11, 101, 1001, 10001, 100001,...

are composite

Homework Equations

The Attempt at a Solution

So by inspecting these numbers, I notice that 11, 1001, 100001 are all divisible by 11.
The numbers can be represented at 10^{n}+1
and when n=2k+1 where k is an integer, this number is divisible by 11, thus having a proper divisor less than √n and thus being composite.
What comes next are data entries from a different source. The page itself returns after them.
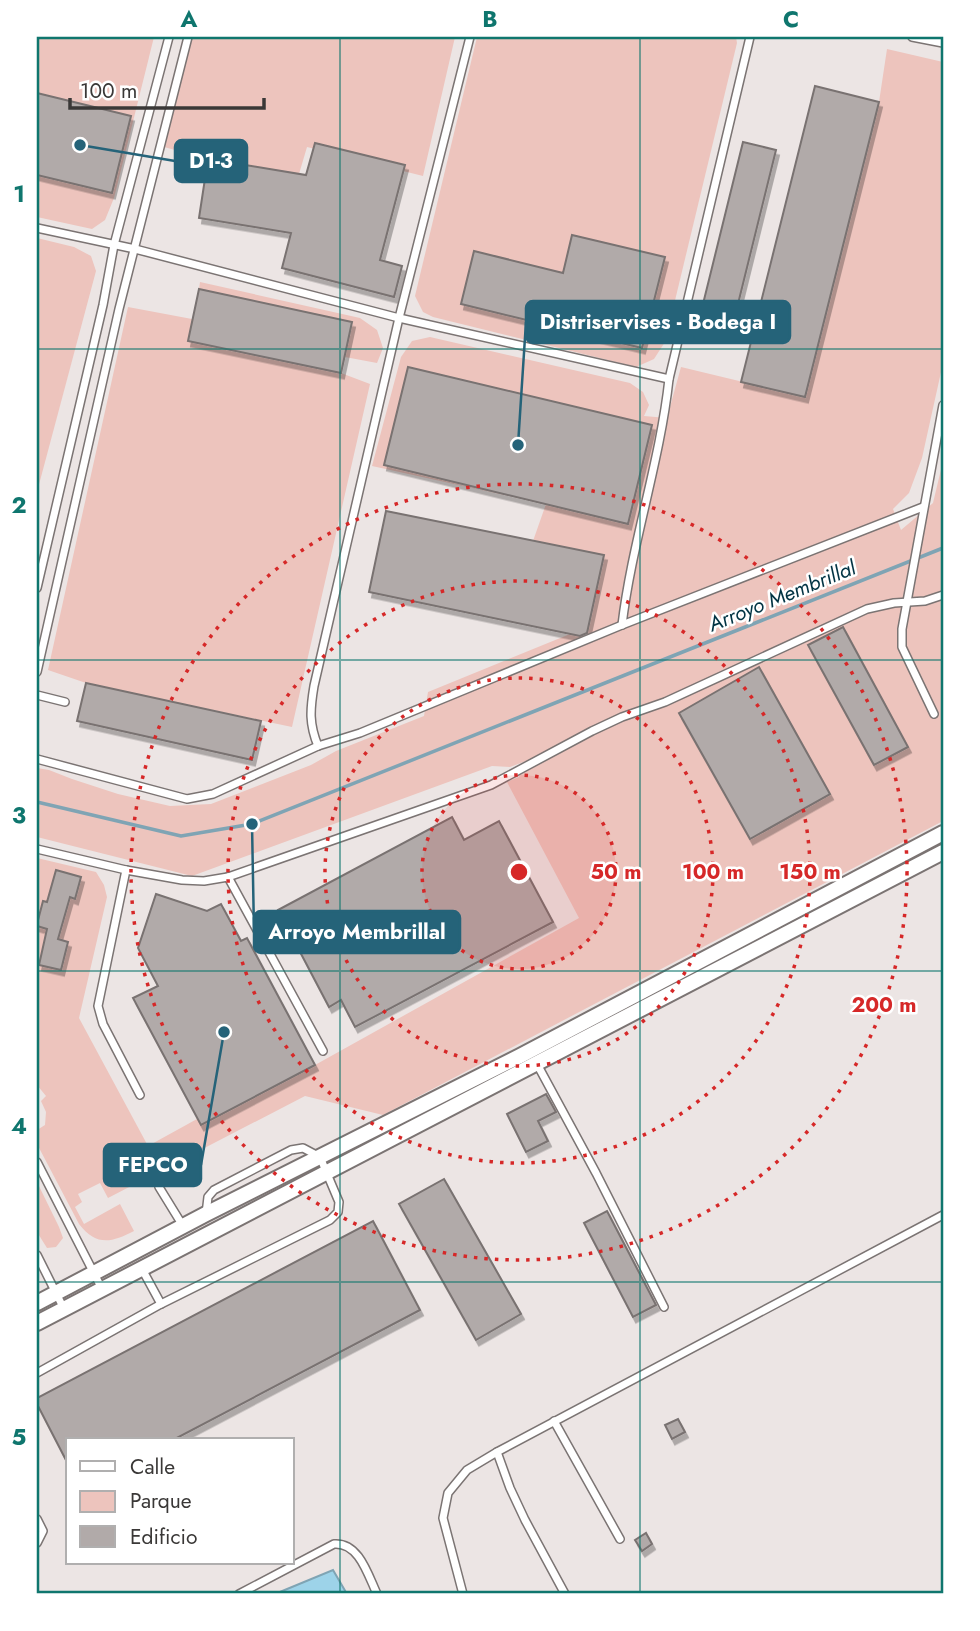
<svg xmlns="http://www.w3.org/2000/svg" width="980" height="1631" font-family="Jost,sans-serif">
<defs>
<filter id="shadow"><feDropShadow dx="3" dy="5.5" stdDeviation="0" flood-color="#0004"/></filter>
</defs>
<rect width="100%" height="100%" fill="#ece5e4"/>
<g fill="#edc4bd">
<polygon points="37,37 154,37 114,198 105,220 92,229 37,217"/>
<polygon points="192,37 455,37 423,176 307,147 299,174 208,159 164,147"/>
<polygon points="477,37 736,37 737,43 665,342 654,359 636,367 433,317 423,312 415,296"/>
<path d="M887 49 943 62V363L922 458 909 493 893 509 901 530 933 503 943 461V821L383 1115 305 1096 108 1198 100 1183 78 1194 82 1202 75 1207 84 1224 120 1204 134 1231C111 1243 96 1246 79 1224L37 1144V1130L45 1125 46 1112 41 1101 46 1096 37 1085V858L96 872 104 885 107 897 79 1018 148 1146 197 1119 201 1125 315 1065 579 918 507 782 519 777 526 761 510 767 492 766 192 876 37 837V768L49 770 72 779 118 794 170 806 211 804 311 765 336 751 424 716 428 692 570 634 586 637 603 556 533 541 546 504 372 466 401 357 412 341 430 337 630 383 643 392 649 405 644 416 667 418 681 367 805 397 879 102Z"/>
<polygon points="37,238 74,247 91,256 96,271 37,492"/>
<polygon points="200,282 360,318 377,330 383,348 377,363 345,357 352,322 199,289"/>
<polygon points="128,307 192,319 188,341 341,373 370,384 292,727 86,683 48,670"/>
<polygon points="37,1182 59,1227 63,1238 56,1247 47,1248 37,1232"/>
</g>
<polygon fill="#9dd3e9" stroke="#7fa4b4" stroke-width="2" points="333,1570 347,1594 275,1594"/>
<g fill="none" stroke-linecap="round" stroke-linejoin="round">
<polyline stroke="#7fa4b4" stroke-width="3.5" points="37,802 181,836 252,824 943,548"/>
</g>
<g fill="#b1aaa9" stroke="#797271" stroke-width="2" filter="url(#shadow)">
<polygon points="815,86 879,102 805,397 741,382"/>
<polygon points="37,93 131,116 112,193 37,175"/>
<polygon points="743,142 776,150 736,312 703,304"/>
<polygon points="315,143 405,165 380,260 402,266 394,297 282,268 291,233 199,218 208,159 306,175"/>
<polygon points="572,235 665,257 642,348 461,304 474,251 563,273"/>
<polygon points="199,289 352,322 341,373 188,341"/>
<polygon points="408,367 652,425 628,524 384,465"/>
<polygon points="386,511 604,555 587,633 580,636 369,592"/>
<polygon points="843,627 908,747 874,765 808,645"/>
<polygon points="759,667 830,794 750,839 679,713"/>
<polygon points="86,683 261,721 252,760 77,721"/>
<polygon points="452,817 464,840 499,821 553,922 355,1027 341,1000 329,1007 278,910"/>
<polygon points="56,870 81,877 75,899 70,897 58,939 68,942 61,970 39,965 47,929 37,926 37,924 43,901 47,902"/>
<polygon points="156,894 207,911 221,904 241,941 247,938 315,1065 201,1125 133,998 158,986 138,948"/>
<polygon points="546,1094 556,1112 538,1121 548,1141 526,1152 507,1114"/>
<polygon points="444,1179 521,1314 476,1340 399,1204"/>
<polygon points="607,1211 656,1305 633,1317 584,1223"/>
<polygon points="373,1221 420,1310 173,1440 68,1440 68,1464 37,1404 37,1398"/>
<polygon points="678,1419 685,1432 672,1439 665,1425"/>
<polygon points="646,1533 652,1544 642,1551 635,1540"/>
</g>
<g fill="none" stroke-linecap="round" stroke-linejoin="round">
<g stroke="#7b7473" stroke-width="10">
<g id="service">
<polyline points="912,37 943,43"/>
<polyline points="37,228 135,249 399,318 669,379"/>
<polyline points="37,588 103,305 114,245 169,37"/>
<path d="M622 625C632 542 660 462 669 379L750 37"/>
<polyline points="37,672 119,309 188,37"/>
<polyline points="37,695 65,702"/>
<polyline points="934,714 902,647 902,629 943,405"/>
<path d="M318 746C309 724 310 710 314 686L399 318 470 37"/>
<polyline points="37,759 187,799 213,794 318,746 360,733 622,625 923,507"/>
<polyline points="37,849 126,870 182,880 204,881 228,877 491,785 592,731 622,717 665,702 867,609 894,603 925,601 943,595"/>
<polyline points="126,870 98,1006 103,1024 140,1095"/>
<polyline points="228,877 323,1051"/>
<polyline points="537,1064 596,1173 664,1307"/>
<polyline points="37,1162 102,1289"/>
<polyline points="159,1187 183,1226"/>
<polyline points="37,1255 64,1309"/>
<polyline points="142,1269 161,1304"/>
<polyline points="37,1373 161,1304 330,1220 338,1212 339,1202 320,1157 303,1148 291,1150 214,1190 208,1197 206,1214"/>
<polyline points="554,1421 620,1539"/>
<polyline points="497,1452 510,1488 525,1520 565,1594"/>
<polyline points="37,1519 43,1531 37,1543"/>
<path d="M239 1594 334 1544C359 1542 368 1575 377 1594"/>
<polyline points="463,1594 443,1518 448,1493 467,1470 497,1452 943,1215"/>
</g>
</g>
<g stroke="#7b7473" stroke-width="18">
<g id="minor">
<polyline points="37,1303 206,1214 520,1056 943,833"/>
<polyline points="37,1323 943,852"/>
</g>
</g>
<use href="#service" stroke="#fff" stroke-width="7"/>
<use href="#minor" stroke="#fff" stroke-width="14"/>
</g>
<path fill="none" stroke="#0f766e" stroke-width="2" stroke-opacity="0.55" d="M340 37V1594M640 37V1594M37 349H943M37 660H943M37 971H943M37 1282H943"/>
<circle cx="519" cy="872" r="97" fill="#d62828" fill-opacity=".12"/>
<g fill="none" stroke="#d62828" stroke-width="3.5" stroke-dasharray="3.5 7">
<circle cx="519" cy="872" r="97"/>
<circle cx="519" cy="872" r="194"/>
<circle cx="519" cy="872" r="291"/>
<circle cx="519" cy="872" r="388"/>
</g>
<g text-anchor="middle" stroke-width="5" stroke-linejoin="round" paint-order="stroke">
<g font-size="21" font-style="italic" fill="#023343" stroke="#fff">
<text transform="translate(782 596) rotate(-22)" y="7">Arroyo Membrillal</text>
</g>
</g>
<circle cx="519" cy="872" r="10" fill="#d62828" stroke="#fff" stroke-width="3.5"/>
<g font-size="21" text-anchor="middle" font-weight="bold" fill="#d62828" stroke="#fff" stroke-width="5" stroke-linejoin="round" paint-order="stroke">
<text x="616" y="879">50 m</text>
<text x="713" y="879">100 m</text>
<text x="810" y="879">150 m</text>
<text x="884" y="1012">200 m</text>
</g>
<path fill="none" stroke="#256379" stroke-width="2.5" d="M80 145L175 161M518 445L526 322M252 824L254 932M224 1032L201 1165"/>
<g fill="#256379" stroke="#fff" stroke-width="2.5">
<circle cx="80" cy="145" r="7"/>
<circle cx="518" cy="445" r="7"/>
<circle cx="252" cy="824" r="7"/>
<circle cx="224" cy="1032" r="7"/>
</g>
<g fill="#256379" stroke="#256379" stroke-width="2.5">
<rect x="175" y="140" width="72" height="42" rx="7"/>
<rect x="526" y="301" width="264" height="42" rx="7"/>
<rect x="254" y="911" width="206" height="42" rx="7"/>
<rect x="104" y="1144" width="97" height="42" rx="7"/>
</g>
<g font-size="21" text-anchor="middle" font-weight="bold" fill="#fff">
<text x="211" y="168">D1-3</text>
<text x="658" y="329">Distriservises - Bodega I</text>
<text x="357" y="939">Arroyo Membrillal</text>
<text x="153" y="1172">FEPCO</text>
</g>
<rect width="980" height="1631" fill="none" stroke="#ffffff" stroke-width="77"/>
<rect x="66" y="1438" width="228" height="126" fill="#ffffff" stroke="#b0afaf" stroke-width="2"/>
<rect x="80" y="1461" width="35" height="10" fill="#ffffff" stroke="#b0afaf" stroke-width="2"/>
<text x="130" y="1474" font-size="21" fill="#3a3837">Calle</text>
<rect x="80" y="1491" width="35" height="21" fill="#edc4bd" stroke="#b0afaf" stroke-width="2"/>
<text x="130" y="1508" font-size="21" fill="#3a3837">Parque</text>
<rect x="80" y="1526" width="35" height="21" fill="#b1aaa9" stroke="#b0afaf" stroke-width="2"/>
<text x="130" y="1544" font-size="21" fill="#3a3837">Edificio</text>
<path d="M70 98v10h194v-10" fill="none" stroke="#3a3837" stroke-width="3.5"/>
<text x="80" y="98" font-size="21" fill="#3a3837" stroke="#ffffff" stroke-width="5" paint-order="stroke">100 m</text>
<rect x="38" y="38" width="904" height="1554" fill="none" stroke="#0f766e" stroke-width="2.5"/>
<g font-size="23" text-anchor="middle" font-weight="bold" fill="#0f766e">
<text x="189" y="27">A</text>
<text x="490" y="27">B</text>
<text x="791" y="27">C</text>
<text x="19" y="202">1</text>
<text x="19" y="513">2</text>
<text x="19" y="823">3</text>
<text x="19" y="1134">4</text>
<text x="19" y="1445">5</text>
</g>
</svg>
So I know this, but I don't think I've really shown that the number is divisible by 11, I have just noticed this fact. I attempted a solution by induction, but something tells me there is a better way to show this.

 

[basik156]

If I were able to prove that 10^n +1 has any proper divisor less than √10^n+1 then I have shown the claim. How to do this is where I'm at a wall...

 

[Dick]

1001=10^3+1. Can you show me that has a divisor of 11 without doing the numeric factorization? Big hint: do you know how to factor a^3+b^3? Can you show x^n+1 where n is odd has a factor of x+1 without even factorizing the polynomial?

 

[basik156]

I understand your first two questions, so I think to answer the third I need to use prime factorization, which is what I am working on now

 

[Dick]

I understand your first two questions, so I think to answer the third I need to use prime factorization, which is what I am working on now

No, you don't need prime factorization. You just need know how to find a factor of some polynomial expressions. The question doesn't have anything to do with 11 being prime.

 

[basik156]

I must be missing something big because I can't seem to show that x+1 would be a factor. I do know that any polynomial that has a zero at say x=k has a factor of (x-k).
So if x^(2k+1)+1 and by inspection , when x=-1 we have -1^n +1 where n is odd so -1^n+1 always equals zero. Thus x=-1 is a zero, thus x+1 is a factor.

Have I done the job?

 

[Dick]

I must be missing something big because I can't seem to show that x+1 would be a factor. I do know that any polynomial that has a zero at say x=k has a factor of (x-k).
So if x^(2k+1)+1 and by inspection , when x=-1 we have -1^n +1 where n is odd so -1^n+1 always equals zero. Thus x=-1 is a zero, thus x+1 is a factor.

Have I done the job?

You've got that part right! Now apply that to 10^3+1, 10^5+1 etc. If x+1 is factor of x^3+1 then 10+1 is a factor of 10^3+1, right?

 

[basik156]

When I claim n is odd haven't I taken care of all of those cases?

 

[Dick]

When I claim n is odd haven't I taken care of all of those cases?

Sure, now just sum up how the whole thing works. Why did you ask "I must be missing something big because I can't seem to show that x+1 would be a factor."?

 

[basik156]

I should've erased that part before I sent that last message. Thanks so much for your guidance!